Rob Tarkoff

Adobe Systems
SVP/GM Digital Enterprise Solutions Group

Rob Tarkoff

PwC: We hear mixed messages as to the relevance of social technology in enterprise software. What is you view?

Tarkoff: Software is designed to be social from the beginning. The effort in enterprise hasn´t been there for traditional enterprise apps. Enterprise software is failing to keep up in this shift in the consumer world. Enterprise software used to find its inspiration in military and intelligence, then enterprises would adopt. It´s now coming from consumers, and the position that puts enterprises in is difficult.

PwC: As people increasingly interact through digital interfaces — software and services — how does this affect software providers?

Tarkoff: Digital channels today offer small companies incredible level of insight into their customers and your interactions with them. When you can tie into information you have on your customer in your own databases, you can do some amazing things. … The Big Data phenomenon is a major part of getting a 360-degree view of the customer and their activities. … If providers don´t get the digital channel piece right, they will lose customers very rapidly.

PwC: Many enterprises have been cool to the idea of the cloud, though we´ve seen increased interest in the last year.

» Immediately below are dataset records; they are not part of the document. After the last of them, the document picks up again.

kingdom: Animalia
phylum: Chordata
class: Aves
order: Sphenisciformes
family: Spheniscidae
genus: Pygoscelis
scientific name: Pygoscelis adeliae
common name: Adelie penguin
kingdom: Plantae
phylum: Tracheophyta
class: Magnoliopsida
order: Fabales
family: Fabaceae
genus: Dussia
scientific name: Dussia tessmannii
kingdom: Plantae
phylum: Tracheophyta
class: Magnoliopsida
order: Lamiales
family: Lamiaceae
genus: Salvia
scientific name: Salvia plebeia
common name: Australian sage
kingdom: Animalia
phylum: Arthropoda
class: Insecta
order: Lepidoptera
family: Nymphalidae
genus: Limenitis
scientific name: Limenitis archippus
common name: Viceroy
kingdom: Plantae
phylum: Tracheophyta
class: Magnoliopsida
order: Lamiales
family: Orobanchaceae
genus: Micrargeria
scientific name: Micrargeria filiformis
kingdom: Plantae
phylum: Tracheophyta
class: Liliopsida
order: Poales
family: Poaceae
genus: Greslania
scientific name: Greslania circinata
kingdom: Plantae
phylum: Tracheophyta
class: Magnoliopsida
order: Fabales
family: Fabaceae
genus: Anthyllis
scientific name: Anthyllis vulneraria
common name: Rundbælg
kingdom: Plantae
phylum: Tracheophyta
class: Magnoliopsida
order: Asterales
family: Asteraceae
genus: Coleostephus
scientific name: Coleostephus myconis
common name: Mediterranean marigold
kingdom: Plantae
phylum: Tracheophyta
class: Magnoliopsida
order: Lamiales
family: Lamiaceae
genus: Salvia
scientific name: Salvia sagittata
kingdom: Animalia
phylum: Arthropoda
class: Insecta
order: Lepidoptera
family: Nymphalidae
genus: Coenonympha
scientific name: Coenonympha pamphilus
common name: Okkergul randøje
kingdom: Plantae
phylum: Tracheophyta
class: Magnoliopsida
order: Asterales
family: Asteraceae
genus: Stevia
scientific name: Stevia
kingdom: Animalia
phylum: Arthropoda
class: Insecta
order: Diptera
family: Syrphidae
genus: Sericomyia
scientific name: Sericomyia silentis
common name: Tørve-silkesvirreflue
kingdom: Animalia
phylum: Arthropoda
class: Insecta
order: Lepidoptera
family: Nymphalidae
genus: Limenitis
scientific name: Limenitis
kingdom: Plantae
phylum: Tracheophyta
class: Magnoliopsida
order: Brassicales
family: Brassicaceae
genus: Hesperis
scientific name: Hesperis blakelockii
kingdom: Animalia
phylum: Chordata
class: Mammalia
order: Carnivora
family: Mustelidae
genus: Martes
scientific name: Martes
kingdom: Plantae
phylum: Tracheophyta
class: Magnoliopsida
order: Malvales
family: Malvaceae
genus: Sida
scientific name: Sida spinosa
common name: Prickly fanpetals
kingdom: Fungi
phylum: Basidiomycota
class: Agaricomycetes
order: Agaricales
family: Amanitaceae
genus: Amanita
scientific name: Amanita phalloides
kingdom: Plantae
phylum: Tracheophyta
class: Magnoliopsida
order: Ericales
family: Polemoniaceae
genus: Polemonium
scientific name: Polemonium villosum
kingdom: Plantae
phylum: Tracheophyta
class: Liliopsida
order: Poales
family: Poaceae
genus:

Why? And how is regulation affecting cloud´s use?

Tarkoff: We´ve only seen SLAs [service-level agreements] in recent years for corporate cloud services. Governments and enterprises are getting more comfortable. The compliance rules are catching up, which is the right way if you want adoption to happen.

PwC:In consumer-oriented social services, privacy has become a concern. How should providers address that in services whose nature is about sharing information?

Tarkoff: You want the rules that really help guide protecting privacy as much as necessary in a world where people expect information to be public. And when someone violates that, it´s so easy to expose that bad behavior, ironically using the social networking and Web.

PwC: How does a move to services affect the business of software providers?

Tarkoff: Providers need to get products out a lot faster than before. People expect rapid deployment of services. And they use different devices for different things. There´s a real opportunity to change the pricing model, to move to value-based pricing. SaaS [software-as a-service] providers like NetSuite and Salesforce.com have just scratched the surface; it´s not just subscriptions: As a provider, I should be able to track my value and share in the result — and not get paid when I don´t provide value.